October 09, 2007
Let There Be Light!
A late-night e-mail is sent by the Dean to the entire student body outlining various administrative matters having to do with a grand plan to revamp the Law School’s lighting. Buried somewhere near the end of paragraph two is the mention that the beloved Reading Room is slated to be closed for a full semester – the final semester for about 250 law students who will thereafter never again have the pleasure of sitting on uncomfortable wooden chairs while trying to make out the text of the case book before them in the green lamplight. Despite the strong cloak-and-dagger undertones of the e-mail, we’re fully behind the Dean’s plan to close up shop for renovations, for the same reason some are troubled: the Reading Room is one of the most visible and visited features of the Law School, and having it look and feel its best for years to come is worth the inconvenience of having to find another place to study for a few months.

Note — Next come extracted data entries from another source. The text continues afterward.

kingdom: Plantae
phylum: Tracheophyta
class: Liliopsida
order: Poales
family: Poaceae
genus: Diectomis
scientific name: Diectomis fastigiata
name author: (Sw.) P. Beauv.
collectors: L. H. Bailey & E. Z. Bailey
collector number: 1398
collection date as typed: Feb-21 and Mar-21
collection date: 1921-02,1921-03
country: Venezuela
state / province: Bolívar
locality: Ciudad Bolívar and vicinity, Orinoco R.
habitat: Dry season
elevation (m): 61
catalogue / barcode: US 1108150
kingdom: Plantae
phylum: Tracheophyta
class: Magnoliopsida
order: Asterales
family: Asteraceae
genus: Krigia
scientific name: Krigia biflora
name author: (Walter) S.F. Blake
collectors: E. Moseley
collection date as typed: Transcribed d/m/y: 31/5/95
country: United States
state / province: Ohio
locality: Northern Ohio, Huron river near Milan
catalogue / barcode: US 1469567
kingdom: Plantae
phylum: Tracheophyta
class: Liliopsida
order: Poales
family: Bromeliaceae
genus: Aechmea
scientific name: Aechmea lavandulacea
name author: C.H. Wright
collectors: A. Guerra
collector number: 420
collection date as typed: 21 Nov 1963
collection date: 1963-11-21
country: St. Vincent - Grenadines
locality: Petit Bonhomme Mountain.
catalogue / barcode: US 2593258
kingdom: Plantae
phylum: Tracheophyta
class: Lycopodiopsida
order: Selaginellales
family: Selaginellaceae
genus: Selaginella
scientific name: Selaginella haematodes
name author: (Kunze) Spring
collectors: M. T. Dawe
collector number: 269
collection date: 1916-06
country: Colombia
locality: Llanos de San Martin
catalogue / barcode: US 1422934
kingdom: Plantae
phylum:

When it comes right down to it, we all know that denizens of the Reading Room are almost all undergrads or those looking to pick up undergrads (surprisingly similar to Rick’s in that respect, and in the interests of keeping that the only similarity we shouldn’t let the lighting level stay at the Rick’s norm). Yes, the average law student may occasionally go there to do some serious studying once in awhile, but face it – the “halls of knowledge” schtick wears off after the first few months of law school, and the belabored law student is in search of three things: comfortable chairs in which to sit for hours on end, a quiet atmosphere in which to zoom through pages of reading without needless interruption by cadres of giggling undergrads, and good light by which to read so as to minimize the deleterious effect law school is already having on our collective vision. None of those is currently available in the Reading Room. At least after these renovations, one of them will be.
Granted, for those who seriously rely on the Law Quad as primary studying grounds, quarters are bound to get a little tight in the Subs. But maybe it was time to branch out anyway – the Harlan Hatcher Graduate Library is just across South University and boasts individual carols with doors that actually close (though the efficacy of the noise barriers created by said doors is another matter). In addition, Weill Hall, our new neighbor to the south, boasts a nice little reading room of its own, on the third floor, which we’re sure they’d absolutely hate to see law students begin to occupy – but don’t tell us they won’t feel free to avail themselves of the newly refurbished Reading Room once it’s done. And, of course, if you’re still looking to troll for undergrads, you might try either the reading room at Hatcher, one of the reading rooms in the Union, or else the old standby – the Shapiro Undergrad Library, just across the street.
Of course, the most important piece of this cost-benefit analysis is still a little uncertain: will the new lighting scheme actually make any difference to the quality of life in the Reading Room? While it’s impossible to know for sure, we have confidence that the beneficial effects of the renovations will prove at least enough to outweigh the minor inconveniences posed by a semester of construction.